Gallant suggested that in addition to the increasing age of the population, long-term effects of antiretroviral drug exposure may also be contributing to increased comorbidities.

Researchers from the Upstate NY Veterans’ Healthcare Administration and the University of New Mexico identified another way HIV treatment and comorbidity are related: drug-drug interactions between antiretroviral agents and medications for other conditions.

The researchers looked at medical records for 1329 veterans on standard ART regimens at these centers between 2000 and 2013. Patients had a median of 5 comorbidities and approximately 20% were taking 6 or more non-HIV medications.

They found that 9.6% were taking medications that were contraindicated due to potential drug interactions. This was more common with HIV protease inhibitors (16.1%) -- which have a greater propensity for interactions due to the way they're processed in the liver -- than with NNRTIs (5.6%) or integrase inhibitors (8.0%). Patients using the pharmacoenhancing or boosting agents ritonavir and cobicistat had more interactions. People who used contraindicated combinations had a higher likelihood of hospitalization than those who did not (25.0% vs 15.2%), as did those with multiple comorbidities.

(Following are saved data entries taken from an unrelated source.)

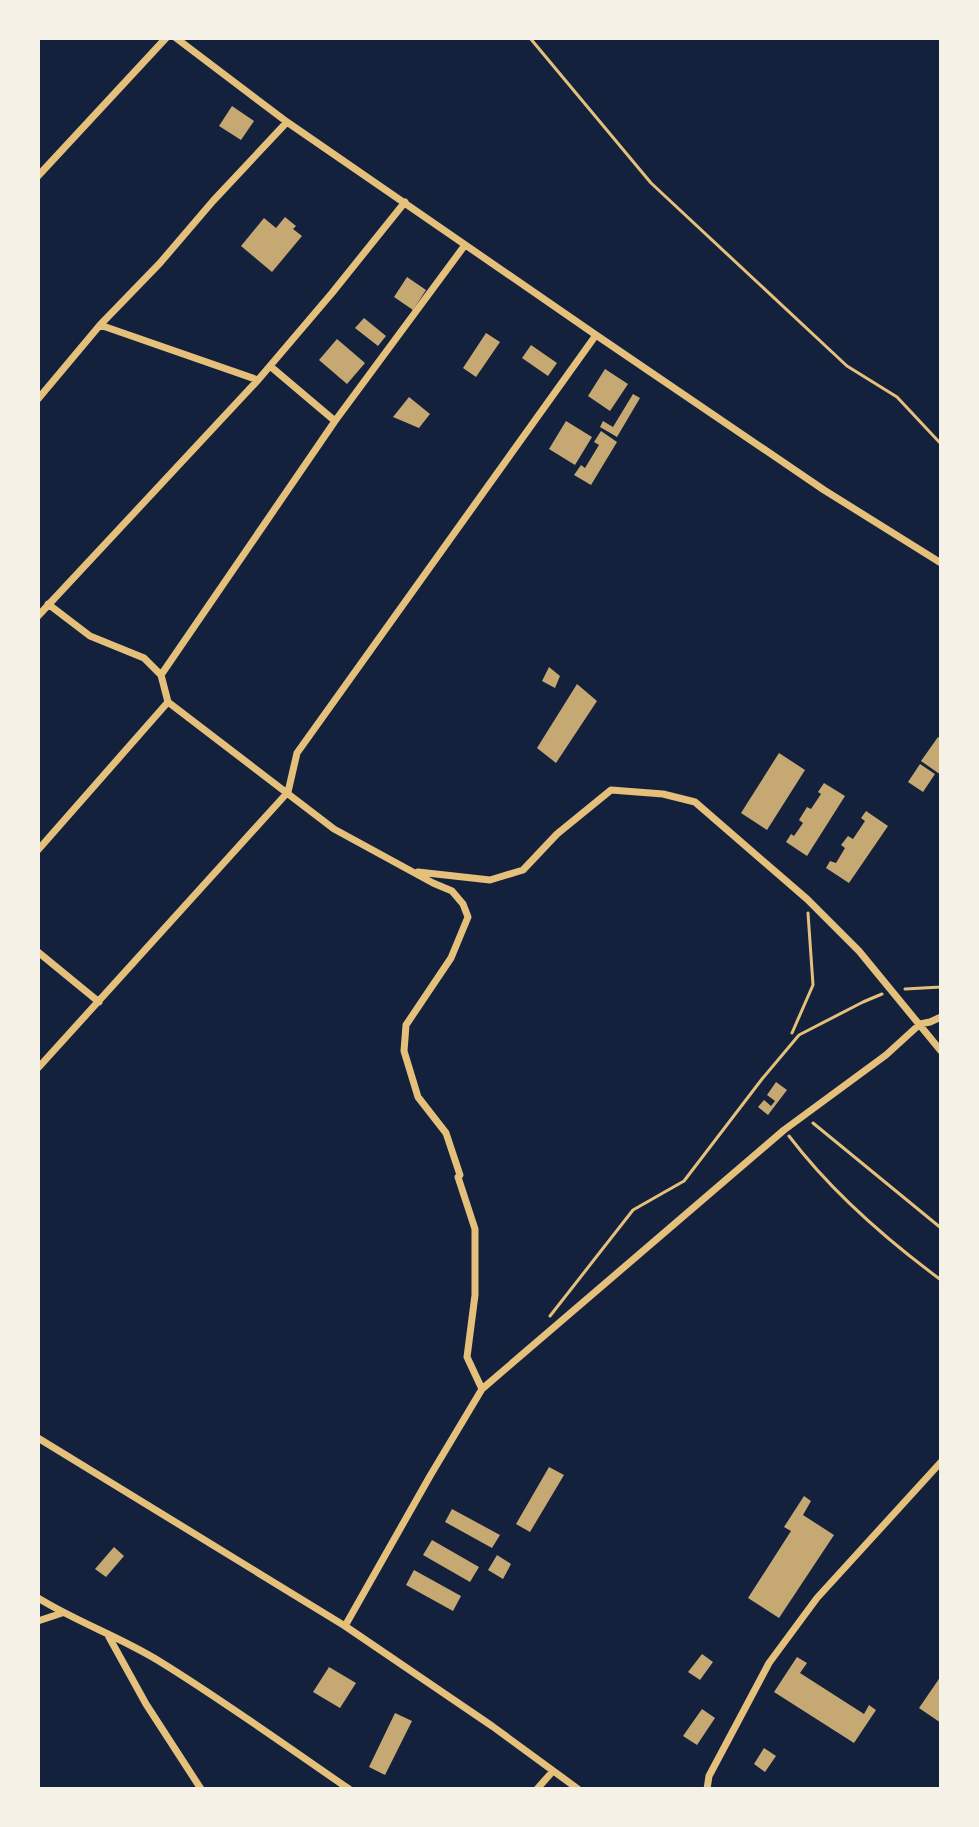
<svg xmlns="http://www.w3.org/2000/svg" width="979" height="1827" font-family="'Roboto Condensed',sans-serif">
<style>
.building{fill:#c6a872}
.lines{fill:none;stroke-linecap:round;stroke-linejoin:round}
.path{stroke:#e5c07b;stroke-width:3}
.minor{stroke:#e5c07b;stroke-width:7}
</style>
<rect width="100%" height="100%" fill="#14213d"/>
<path class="building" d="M232,106L254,121L241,140L219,126Z
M285,217L296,226L293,229L302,236L272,272L241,246L264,218L276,228Z
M407,277L426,290L413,310L394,297Z
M364,318L386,336L378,346L355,328Z
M486,333L500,342L476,377L463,368Z
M337,339L365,363L347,384L319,360Z
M531,345L557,363L548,376L522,358Z
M605,369L628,384L610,411L588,396Z
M633,394L640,398L617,437L600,427L603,421L613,427Z
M409,397L430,414L419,428L393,417Z
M566,421L592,437L575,465L549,449Z
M601,431L617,442L591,485L574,475L581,465L585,468L599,445L594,442Z
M549,667L560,676L555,688L542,681Z
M577,684L597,701L556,763L537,748Z
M938,737L941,739V775L921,761Z
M779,753L805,770L767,830L741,813Z
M920,764L935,774L923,792L908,782Z
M824,783L845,796L807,856L786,842L791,834L794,836L803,823L799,820L807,807L811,809L821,794L818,792Z
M866,811L888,826L849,883L826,868L830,861L836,863L845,848L841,845L848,836L853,839L865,821L861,818Z
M776,1082L787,1090L768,1115L758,1107L764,1100L771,1106L775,1101L767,1095Z
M549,1467L564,1475L530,1532L516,1524Z
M804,1496L811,1501L803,1515L834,1535L779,1618L748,1598L791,1531L784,1527Z
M452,1509L500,1535L492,1548L445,1522Z
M432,1540L479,1567L470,1582L423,1555Z
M114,1547L124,1556L106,1577L95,1569Z
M497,1555L511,1564L503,1579L488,1570Z
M414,1570L461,1596L453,1611L406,1585Z
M702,1654L713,1662L700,1680L688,1672Z
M797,1657L807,1663L800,1673L864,1714L869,1705L876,1710L854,1743L774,1692Z
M329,1667L356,1683L340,1708L313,1692Z
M941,1676V1723L919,1708Z
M702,1709L715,1718L697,1745L683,1736Z
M395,1713L412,1721L385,1775L369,1767Z
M764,1748L776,1756L765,1772L754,1764Z"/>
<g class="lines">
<path class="path" d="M530,38L651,183L847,366L897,397L941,444
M905,989L941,987
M792,1033L813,985L808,913
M813,1123L941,1228
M789,1136C830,1190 887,1240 941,1280
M550,1316L633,1210L684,1181L762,1079L799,1035L863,1002L882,994"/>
<path class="minor" d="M176,38L287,122L596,335L824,490L941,563
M38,176L166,38
M100,325L258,380
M270,366L335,421
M38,399L100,325L160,263L213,201L287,122
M48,604L90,636L144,658L161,675L168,702L334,829L433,883L452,891L463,904L468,917L451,958L406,1025L404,1051L418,1097L446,1133L460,1175L458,1177L475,1229V1295L467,1357L482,1389
M38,616L258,380L332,293L405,202
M161,675L335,421L465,245
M38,850L168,702
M418,872L490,880L523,870L557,834L611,790L663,794L695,802L807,899L859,951L941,1051
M38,952L99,1002
M38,1068L288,792L297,753L596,335
M38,1438L345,1626L492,1726L578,1789
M38,1598C77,1622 120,1637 159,1661C224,1701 286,1746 349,1789
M38,1621L62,1613
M345,1626L430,1476L482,1389L784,1130L886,1055L920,1024L930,1022L941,1017
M109,1637L146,1704L201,1789
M537,1789L553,1771
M707,1789L709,1776L769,1663L817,1598L941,1462"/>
</g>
<rect width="979" height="1827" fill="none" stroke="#f6f1e7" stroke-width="80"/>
</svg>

Taken together, these study findings indicate that comorbidities are a growing concern as HIV-positive reach older ages, and that understanding and managing these conditions is important for improving the quality of life and survival of people living with HIV.



V Berthaud. Survival Analysis of Patients Co-Infected with HIV and Hepatitis C in a Medically Underserved Minority Community of the Deep South: A Retrospective 10-Year Cross-Sectional Study. 55th Interscience Conference on Antimicrobial Agents and Chemotherapy (ICAAC). San Diego, September 17-21, 2015. Abstract H-1216, 2015.

HM Míguez, Á Mena de Cea, I Rodríguez Osorio, et al. Trends in Hospitalizations, Readmissions and In-Hospital Mortality in HIV Infected Patients Between 1993-2013. Impact of Hepatitis C Coinfection. 55th Interscience Conference on Antimicrobial Agents and Chemotherapy (ICAAC). San Diego, September 17-21, 2015.

P Nasta, M Giralda, A Spinetti, et al. Assessing Mortality in Patients with Hepatitis C virus and HIV, Using Indirect Markers of Fibrosis (MASTER Cohort). 55th Interscience Conference on Antimicrobial Agents and Chemotherapy (ICAAC). San Diego, September 17-21, 2015. Abstract H-1217.

N Meyer, JE Gallant, P Hsue, et al. Comorbidities of Patients with Human Immunodeficiency Virus (HIV) in the USA - a Longitudinal Analysis of Prevalent HIV Patients Over 11 Years. 55th Interscience Conference on Antimicrobial Agents and Chemotherapy (ICAAC). San Diego, September 17-21, 2015.

B Jakeman, M Nasiri, L Ruth, et al. Relationship Between Type of ART, Drug-Drug Interactions, and Hospitalizations. 55th Interscience Conference on Antimicrobial Agents and Chemotherapy (ICAAC). San Diego, September 17-21, 2015. Abstract H-780.